Im Lindwurm kehrt wieder Leben ein

Apolda.  Freizeitzentrum hat seit Mittwoch geöffnet. Vorerst dürfen nur 12 Besucher gleichzeitig für zwei Stunden ins Haus

Sylvia Dannewald, Leiterin des Kinderfreizeitzentrums Lindwurm Apolda und ihr Team haben in den letzten Tagen alles für die kleinen Besucher vorbereitet

Sylvia Dannewald, Leiterin des Kinderfreizeitzentrums Lindwurm Apolda und ihr Team haben in den letzten Tagen alles für die kleinen Besucher vorbereitet

Foto: Sascha Margon / Sascha Margon / TA

Seit Mittwoch empfängt das Team im Kinderfreizeitzentrum Lindwurm wieder seine jungen Gäste.

Einrichtungsleiterin Sylvia Dannewald ist froh, dass nun nach der Zwangspause endlich wieder Lebens ins Haus einziehen darf. Das wird allerdings ein wenig leiser sein als bisher gewohnt. Wegen der aktuellen Auflagen, die in einem Hygienekonzept festgehalten sind, dürfen sich bis auf weiteres nur 12 Kinder im Alter von 6 bis 14 Jahren zeitgleich im Gebäude aufhalten.

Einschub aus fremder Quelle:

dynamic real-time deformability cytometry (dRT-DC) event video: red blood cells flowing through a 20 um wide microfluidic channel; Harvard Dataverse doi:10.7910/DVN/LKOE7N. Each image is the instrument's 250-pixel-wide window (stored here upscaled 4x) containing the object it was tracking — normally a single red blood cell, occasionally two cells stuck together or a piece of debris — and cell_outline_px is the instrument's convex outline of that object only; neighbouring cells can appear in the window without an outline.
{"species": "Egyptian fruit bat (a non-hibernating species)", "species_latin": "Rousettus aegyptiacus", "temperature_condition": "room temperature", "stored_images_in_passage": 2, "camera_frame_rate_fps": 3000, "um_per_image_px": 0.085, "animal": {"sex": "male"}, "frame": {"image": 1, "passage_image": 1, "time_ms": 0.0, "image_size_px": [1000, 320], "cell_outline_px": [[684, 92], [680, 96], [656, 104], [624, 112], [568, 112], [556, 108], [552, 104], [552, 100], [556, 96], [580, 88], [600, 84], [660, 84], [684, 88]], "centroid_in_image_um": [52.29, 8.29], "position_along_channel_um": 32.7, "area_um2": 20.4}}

Dementsprechend hat man auch in den Werkstätten und Bastelräumen Arbeitsbereiche geschaffen, die den Kindern den geforderten Platz zum Abstand-Halten gewähren. Bis auf den offenen Bereich im Erdgeschoss, wo sich der Aufenthaltsraum und der Computerspielraum befinden, wird der Rest des Hauses für die Kinder zur Verfügung stehen. Jeder Bereich beziehungsweise jede Gruppe wird dabei von einem Betreuer aus dem fünfköpfigen hauptamtlichen Stammpersonal im Auge behalten. Zudem will man mehr als sonst üblich die Herressener Promenade für einzelne Gruppen zur Freizeitgestaltung nutzten.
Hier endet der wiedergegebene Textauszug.